* Exercise objective
With "optical" as the search word, show every line of the material that has it.

* Available data
- Opening Delimiter -

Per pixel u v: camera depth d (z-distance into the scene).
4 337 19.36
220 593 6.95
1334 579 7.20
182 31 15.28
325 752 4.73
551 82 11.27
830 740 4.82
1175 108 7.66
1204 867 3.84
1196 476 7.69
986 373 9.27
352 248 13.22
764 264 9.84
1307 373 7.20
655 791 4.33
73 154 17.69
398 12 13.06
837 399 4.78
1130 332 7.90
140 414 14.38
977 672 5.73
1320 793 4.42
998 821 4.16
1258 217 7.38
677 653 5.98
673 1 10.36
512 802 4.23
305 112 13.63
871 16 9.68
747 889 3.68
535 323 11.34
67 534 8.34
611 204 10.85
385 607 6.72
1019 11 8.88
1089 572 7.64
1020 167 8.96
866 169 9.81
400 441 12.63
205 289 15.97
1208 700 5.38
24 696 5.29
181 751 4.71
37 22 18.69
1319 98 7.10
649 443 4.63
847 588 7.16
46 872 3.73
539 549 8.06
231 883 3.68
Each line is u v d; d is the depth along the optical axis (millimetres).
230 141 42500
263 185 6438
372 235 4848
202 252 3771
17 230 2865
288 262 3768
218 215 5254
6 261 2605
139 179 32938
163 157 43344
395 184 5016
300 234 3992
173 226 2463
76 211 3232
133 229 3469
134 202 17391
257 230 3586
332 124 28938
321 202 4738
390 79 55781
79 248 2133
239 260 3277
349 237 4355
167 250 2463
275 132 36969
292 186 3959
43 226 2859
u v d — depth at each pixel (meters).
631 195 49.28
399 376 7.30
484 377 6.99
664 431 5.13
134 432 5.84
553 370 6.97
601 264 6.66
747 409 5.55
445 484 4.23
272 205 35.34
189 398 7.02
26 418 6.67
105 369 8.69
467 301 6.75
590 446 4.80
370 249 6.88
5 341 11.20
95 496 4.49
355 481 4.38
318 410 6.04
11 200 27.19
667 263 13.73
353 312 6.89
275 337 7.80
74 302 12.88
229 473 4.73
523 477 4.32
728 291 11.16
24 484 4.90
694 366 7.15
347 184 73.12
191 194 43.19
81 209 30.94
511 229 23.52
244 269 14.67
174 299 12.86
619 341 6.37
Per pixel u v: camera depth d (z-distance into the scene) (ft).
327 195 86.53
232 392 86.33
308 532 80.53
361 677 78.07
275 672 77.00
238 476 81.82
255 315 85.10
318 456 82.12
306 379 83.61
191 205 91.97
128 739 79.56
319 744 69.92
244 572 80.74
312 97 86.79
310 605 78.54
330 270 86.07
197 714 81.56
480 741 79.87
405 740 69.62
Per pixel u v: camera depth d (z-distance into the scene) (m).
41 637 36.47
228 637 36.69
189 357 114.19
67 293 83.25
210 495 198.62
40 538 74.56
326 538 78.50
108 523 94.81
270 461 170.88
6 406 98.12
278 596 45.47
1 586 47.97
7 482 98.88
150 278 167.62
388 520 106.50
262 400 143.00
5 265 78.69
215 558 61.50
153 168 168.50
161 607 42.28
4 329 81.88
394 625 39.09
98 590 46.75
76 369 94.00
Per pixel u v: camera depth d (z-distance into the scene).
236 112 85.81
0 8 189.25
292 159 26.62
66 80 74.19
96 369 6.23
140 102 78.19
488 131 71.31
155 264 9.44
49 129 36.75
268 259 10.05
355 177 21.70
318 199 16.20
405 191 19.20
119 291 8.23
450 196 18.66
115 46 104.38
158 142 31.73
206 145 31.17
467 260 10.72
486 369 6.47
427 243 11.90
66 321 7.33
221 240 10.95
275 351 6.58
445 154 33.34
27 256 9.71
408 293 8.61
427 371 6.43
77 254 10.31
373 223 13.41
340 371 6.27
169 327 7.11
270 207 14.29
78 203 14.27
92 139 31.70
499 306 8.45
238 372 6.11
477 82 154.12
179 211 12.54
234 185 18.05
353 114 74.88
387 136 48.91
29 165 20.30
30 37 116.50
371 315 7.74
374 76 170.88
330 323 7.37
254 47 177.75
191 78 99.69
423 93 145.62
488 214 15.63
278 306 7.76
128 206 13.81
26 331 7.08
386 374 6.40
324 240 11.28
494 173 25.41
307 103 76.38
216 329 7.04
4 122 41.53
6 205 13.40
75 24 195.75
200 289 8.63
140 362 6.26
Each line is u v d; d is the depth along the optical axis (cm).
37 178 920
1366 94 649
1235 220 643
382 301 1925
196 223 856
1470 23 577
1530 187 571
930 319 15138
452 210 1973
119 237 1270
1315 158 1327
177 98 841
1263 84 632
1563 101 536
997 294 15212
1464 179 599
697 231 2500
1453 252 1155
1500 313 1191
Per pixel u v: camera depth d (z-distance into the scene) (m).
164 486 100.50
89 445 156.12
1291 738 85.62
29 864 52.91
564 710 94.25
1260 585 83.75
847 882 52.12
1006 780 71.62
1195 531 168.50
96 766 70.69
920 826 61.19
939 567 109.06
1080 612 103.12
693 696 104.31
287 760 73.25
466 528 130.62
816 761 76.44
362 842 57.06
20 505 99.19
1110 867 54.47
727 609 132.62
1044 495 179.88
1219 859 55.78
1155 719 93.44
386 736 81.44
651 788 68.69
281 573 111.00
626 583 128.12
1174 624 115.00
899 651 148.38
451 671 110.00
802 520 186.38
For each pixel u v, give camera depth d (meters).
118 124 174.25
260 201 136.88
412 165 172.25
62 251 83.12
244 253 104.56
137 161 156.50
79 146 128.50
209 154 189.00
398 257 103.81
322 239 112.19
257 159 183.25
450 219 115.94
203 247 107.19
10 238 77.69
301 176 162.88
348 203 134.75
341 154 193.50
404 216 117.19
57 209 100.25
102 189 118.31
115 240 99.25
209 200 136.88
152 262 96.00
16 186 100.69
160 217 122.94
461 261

- Closing Delimiter -

* Solution
Each line is u v d; d is the depth along the optical axis (millimetres).
Each line is u v d; d is the depth along the optical axis (cm).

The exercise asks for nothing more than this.